**Problem statement:**
Answer these three questions using the text on MCM proteins in lung cytology below:
1. Which MCM protein does the text associate with tumor stage, histological type of tumor and metastasis?
2. Alongside MCM proteins, which protein was used to characterize the malignant, metaplastic and dysplastic cells?
3. Which body provided financial support for the study?

We have analysed the sensitivity of MCM proteins in sputum samples as a predictive marker for premalignant and malignant lesions. As MCM-positive cells usually appear at the surface of the abnormal epithelia, the cells exfoliating from this area i.e. cytology samples have higher sensitivity than histology samples (Stoeber et al., 2002; Davies et al., 2002). MCM proteins are therefore very promising biomarkers for early detection of malignancy and premalignancy in cytology samples. MCM positive cells in cytological preparations are easily identifyable due to crisp nuclear details; even at low magnification than histology samples (Williams et al., 1998; Chatrath et al., 2003) and these properties make MCMs highly reliable for detecting abnormal cells in cytological samples. This is particularly important when abnormal cells are rare, following sampling of a small lesion or only a small part of a larger lesion. MCM-based tests consequently show high sensitivity for detecting malignancy and premalignancy and can reduce the rate of false-negative results associated with conventional cytological screening (Andrew et al., 2014). The cytology samples obtained from sputum had the same expression pattern and sensitivity as that of tissue samples. So the current study suggests that these markers can be tried for population screening programme for lung cancer.
Another aspect revealed in our study was the significant association of MCM 2 with tumor stage and MCM 5 proteins with tumor stage, histological type of tumor and metastasis. This observation can be employed as a predictor of prognosis. These findings support the previous studies, which suggested that MCM7 markers can be used to predict tumor progression and prognosis of NSCLC patients (Toyonaka et al., 2011). Yang et al., (2006) also reported a significant association MCM2 expression with poor prognosis in patients with NSCLC, which suggests that identifying higher tumor proliferation may have an important role in predicting prognosis of NSCLC.
In conclusion, the present study has characterised the malignant cells, metaplastic cells and dysplastic cells of respiratory epithelium with MCM and CDC 6 proteins. This information can be utilised in routine cytopathology laboratories to supplement the conventional morphological evaluation so that the sensitivity of sputum cytology can be enhanced. The significant association of over expression of these proteins with the stage of disease and metastasis had potential application in predicting the clinical behaviour of lung lesions.
Acknowledgements
The authors acknowledge the department of Biotechnology, Govt. of India for the financial support for this study.

**Data for review:**

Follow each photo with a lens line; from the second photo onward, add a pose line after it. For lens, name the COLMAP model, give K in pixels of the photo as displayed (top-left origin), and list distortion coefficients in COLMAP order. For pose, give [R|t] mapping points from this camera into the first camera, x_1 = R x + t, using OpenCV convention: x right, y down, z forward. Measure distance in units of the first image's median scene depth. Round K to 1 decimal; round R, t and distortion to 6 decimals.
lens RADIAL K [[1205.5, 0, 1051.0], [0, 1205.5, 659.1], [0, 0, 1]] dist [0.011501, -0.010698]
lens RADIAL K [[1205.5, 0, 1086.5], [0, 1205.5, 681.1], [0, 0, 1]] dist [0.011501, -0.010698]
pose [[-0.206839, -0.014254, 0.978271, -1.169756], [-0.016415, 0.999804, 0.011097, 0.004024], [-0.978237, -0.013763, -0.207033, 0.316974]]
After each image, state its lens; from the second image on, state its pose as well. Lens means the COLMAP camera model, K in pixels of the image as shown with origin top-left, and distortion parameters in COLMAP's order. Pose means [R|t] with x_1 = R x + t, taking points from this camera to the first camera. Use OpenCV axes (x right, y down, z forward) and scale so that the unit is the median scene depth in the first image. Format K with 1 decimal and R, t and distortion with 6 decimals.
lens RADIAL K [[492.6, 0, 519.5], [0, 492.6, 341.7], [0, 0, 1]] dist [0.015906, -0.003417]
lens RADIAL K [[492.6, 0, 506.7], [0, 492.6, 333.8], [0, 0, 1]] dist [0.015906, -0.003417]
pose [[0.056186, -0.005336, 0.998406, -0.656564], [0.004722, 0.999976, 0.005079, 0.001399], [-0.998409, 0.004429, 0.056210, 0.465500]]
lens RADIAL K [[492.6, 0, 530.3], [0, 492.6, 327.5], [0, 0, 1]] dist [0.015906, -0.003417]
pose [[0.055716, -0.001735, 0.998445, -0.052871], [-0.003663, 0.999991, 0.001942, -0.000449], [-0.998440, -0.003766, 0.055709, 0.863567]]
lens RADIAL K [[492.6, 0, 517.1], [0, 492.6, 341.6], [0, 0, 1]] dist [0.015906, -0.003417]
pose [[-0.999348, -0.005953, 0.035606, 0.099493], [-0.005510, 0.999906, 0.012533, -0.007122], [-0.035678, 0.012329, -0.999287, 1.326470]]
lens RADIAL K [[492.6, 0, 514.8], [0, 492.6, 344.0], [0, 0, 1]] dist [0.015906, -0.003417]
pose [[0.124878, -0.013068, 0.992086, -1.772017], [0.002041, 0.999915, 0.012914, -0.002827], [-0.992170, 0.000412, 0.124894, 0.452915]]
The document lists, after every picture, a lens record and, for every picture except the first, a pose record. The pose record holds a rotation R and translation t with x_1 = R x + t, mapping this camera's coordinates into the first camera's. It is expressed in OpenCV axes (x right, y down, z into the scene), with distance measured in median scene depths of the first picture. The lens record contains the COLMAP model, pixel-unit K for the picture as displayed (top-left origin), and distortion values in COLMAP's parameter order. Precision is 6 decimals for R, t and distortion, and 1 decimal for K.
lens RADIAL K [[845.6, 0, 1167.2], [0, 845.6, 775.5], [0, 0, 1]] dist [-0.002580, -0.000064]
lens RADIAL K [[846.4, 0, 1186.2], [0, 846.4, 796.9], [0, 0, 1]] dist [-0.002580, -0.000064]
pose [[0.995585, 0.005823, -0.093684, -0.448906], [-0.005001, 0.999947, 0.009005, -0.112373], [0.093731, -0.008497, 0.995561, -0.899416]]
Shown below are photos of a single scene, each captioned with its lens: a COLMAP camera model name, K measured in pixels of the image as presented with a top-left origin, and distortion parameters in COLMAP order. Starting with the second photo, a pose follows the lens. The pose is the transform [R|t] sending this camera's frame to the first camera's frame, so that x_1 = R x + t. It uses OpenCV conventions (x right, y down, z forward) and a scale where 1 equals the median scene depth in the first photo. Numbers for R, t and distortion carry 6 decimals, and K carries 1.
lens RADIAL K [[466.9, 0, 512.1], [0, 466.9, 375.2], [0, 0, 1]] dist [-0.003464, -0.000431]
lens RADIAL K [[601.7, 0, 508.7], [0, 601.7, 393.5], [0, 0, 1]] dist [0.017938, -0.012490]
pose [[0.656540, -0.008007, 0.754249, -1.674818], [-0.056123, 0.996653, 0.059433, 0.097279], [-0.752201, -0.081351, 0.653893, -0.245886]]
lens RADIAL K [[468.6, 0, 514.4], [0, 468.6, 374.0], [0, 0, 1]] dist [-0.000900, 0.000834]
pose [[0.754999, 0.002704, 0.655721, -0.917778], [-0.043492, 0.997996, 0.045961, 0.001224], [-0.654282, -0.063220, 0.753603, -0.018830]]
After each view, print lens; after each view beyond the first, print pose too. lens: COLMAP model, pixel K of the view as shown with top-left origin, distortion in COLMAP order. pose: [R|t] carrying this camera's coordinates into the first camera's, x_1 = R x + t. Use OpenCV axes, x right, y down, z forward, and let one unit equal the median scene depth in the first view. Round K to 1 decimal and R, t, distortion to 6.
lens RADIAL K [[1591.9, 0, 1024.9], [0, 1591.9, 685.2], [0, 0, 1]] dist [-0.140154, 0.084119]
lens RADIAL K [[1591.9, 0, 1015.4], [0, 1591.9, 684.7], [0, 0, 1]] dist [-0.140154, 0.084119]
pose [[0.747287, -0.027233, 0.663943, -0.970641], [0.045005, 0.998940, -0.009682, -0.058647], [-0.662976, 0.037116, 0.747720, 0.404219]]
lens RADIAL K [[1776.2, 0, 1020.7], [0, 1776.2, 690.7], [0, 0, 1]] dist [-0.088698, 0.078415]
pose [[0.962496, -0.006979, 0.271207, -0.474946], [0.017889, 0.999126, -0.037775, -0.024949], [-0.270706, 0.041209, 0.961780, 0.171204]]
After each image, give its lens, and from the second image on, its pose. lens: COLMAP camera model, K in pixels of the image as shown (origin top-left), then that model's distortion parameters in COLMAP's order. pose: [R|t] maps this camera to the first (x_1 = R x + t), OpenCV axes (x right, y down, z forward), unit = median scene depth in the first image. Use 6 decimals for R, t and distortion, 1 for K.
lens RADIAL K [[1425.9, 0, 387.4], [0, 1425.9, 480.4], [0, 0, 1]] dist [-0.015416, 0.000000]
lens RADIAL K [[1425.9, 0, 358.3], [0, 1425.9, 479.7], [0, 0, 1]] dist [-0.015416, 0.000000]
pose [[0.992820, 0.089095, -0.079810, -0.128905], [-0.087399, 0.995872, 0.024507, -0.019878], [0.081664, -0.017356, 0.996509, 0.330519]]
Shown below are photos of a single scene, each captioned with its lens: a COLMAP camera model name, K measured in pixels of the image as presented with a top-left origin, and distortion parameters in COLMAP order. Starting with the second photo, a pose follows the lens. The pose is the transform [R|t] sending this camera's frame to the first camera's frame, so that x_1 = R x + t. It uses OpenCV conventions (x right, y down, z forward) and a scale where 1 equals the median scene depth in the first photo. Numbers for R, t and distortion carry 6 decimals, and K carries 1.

**Result of the task:**
1. MCM 5
2. CDC 6
3. The Department of Biotechnology, Govt. of India